Debie Thomas to Teach at Annual Conference
About Debie Thomas:
Debie is the author of A Faith of Many Rooms: Inhabiting a More Spacious Christianity, and Into the Mess and Other Jesus Stories: Reflections on the Life of Christ. She is also a columnist and contributing editor for The Christian Century. From 2014 to 2022, Debie worked as a staff writer for Journey with Jesus: A Weekly Webzine for the Global Church, and from 2014 to 2024, served as a lay minister for formation at St. Mark’s Episcopal Church in Palo Alto, CA. She studied English Literature at Wellesley College and Brown University, and earned an MFA in Creative Writing at The Ohio State University. Currently, Debie is a seminarian at the Church Divinity School of the Pacific in Berkeley, CA.

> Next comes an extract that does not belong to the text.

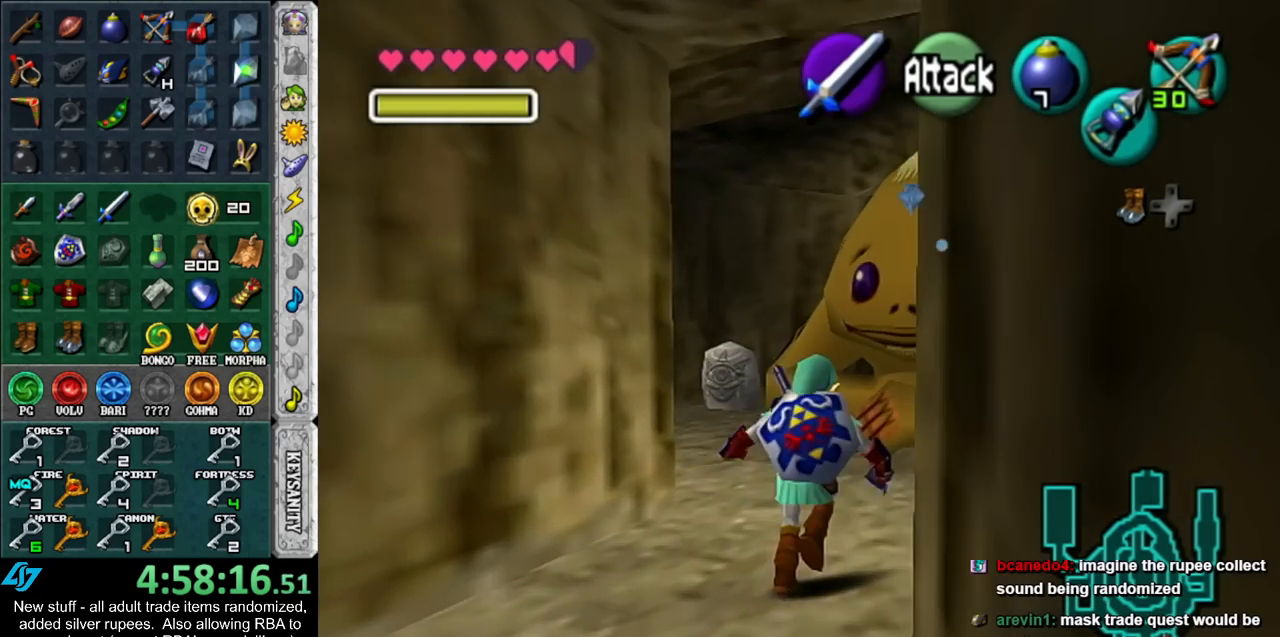
{"buttons": [], "left_stick": "center", "right_stick": "center", "events": [[83, "A", "down"], [150, "A", "up"], [150, "L1", "up"], [233, "A", "down"], [333, "A", "up"], [400, "A", "down"], [450, "A", "up"], [450, "left_stick", "center"]]}
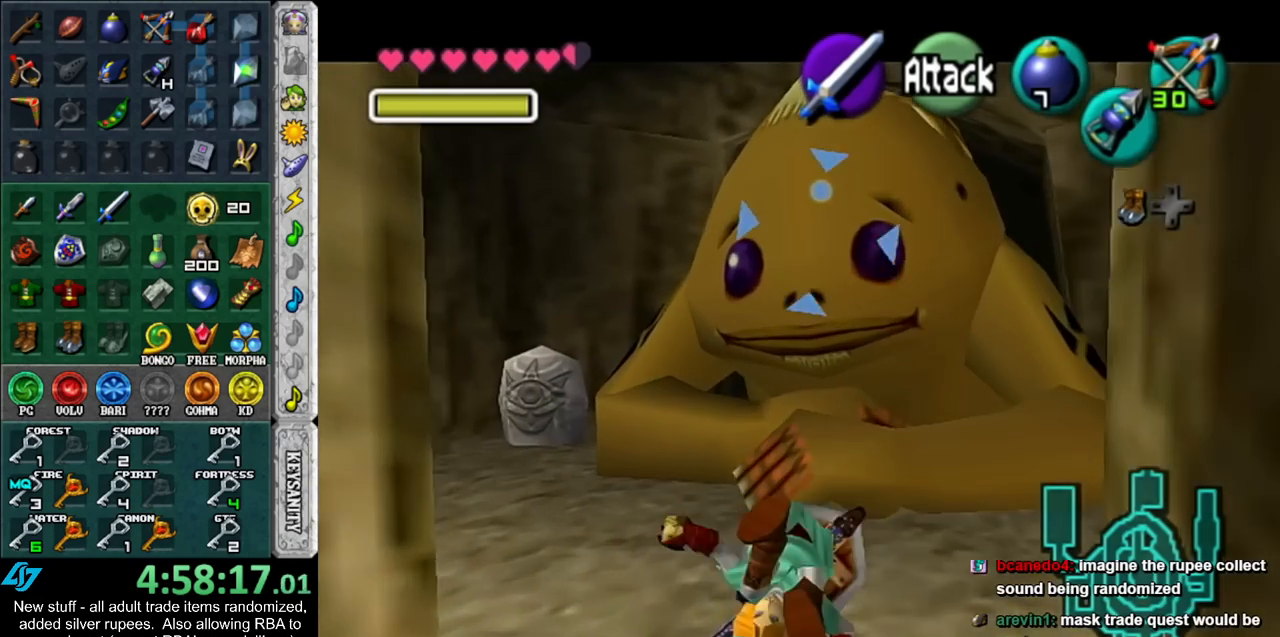
{"buttons": [], "left_stick": "center", "right_stick": "center", "events": [[17, "A", "down"], [100, "A", "up"], [167, "A", "down"], [267, "A", "up"], [400, "A", "down"], [400, "B", "down"], [483, "A", "up"], [483, "B", "up"]]}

Debie and her husband, Alex, their two "all grown up" children, and their labradoodle, Ruby, love living in sunny California. Debie was born in Kerala, South India, and raised in Boston, Massachusetts. Like many children of immigrants, she grew up juggling a complicated and often confusing mix of identities: South Asian, New England suburban, evangelical, and feminist. In the murky "in-betweenness" of those identities, she learned that life is far more varied and messy than it is neat or certain, and that faith is not about finding once-and-for-all answers, but about delving deeper and deeper into mystery.
Debie Thomas was a preacher’s kid and a church nerd, but also the annoying little brat who asked all the “wrong” questions about God, faith, doubt, life, and the Bible. She started writing as soon as she learned to read and spell. Debie felt lucky to have a mom who introduced her early to the treasures of language and literature, and writing soon became her way of processing her world. Whenever Debie felt awed, bewildered, frightened, or joyful, she turned to pen and paper for refuge and grounding, and found that the "Word made flesh" is closer and more loving than one can ever imagine. She supposes not much has changed!

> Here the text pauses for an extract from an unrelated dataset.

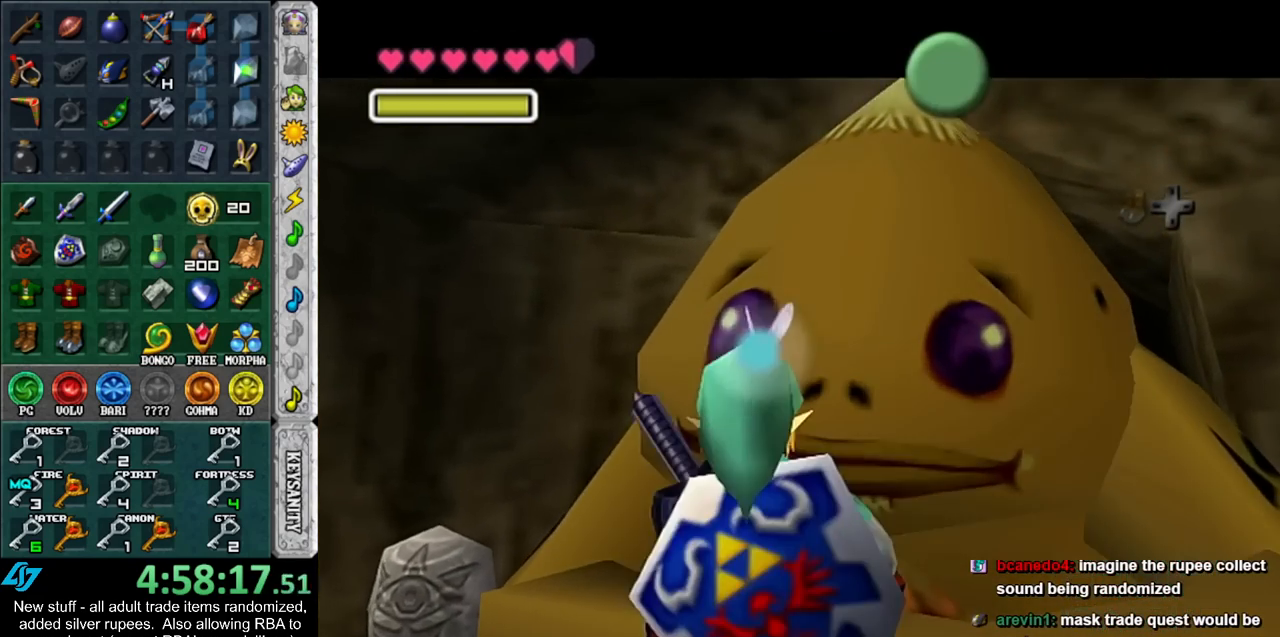
{"buttons": [], "left_stick": "center", "right_stick": "center", "events": [[83, "A", "down"], [83, "B", "down"], [150, "A", "up"], [150, "B", "up"], [233, "A", "down"], [233, "B", "down"], [300, "A", "up"], [300, "B", "up"], [400, "A", "down"], [400, "B", "down"], [450, "A", "up"], [450, "B", "up"]]}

Debie claims she's not quite as conflicted as she used to be, but remains a seeker, an explorer, a believer, and a doubter. She writes about faith because faith is both hard and life-giving, both beautiful and bizarre. She writes because she doesn’t know, and because God somehow meets her in that unknowing. She finds solace in wrestling and seeking blessing on the page, and hopes that her journey gives others permission to wrestle, too.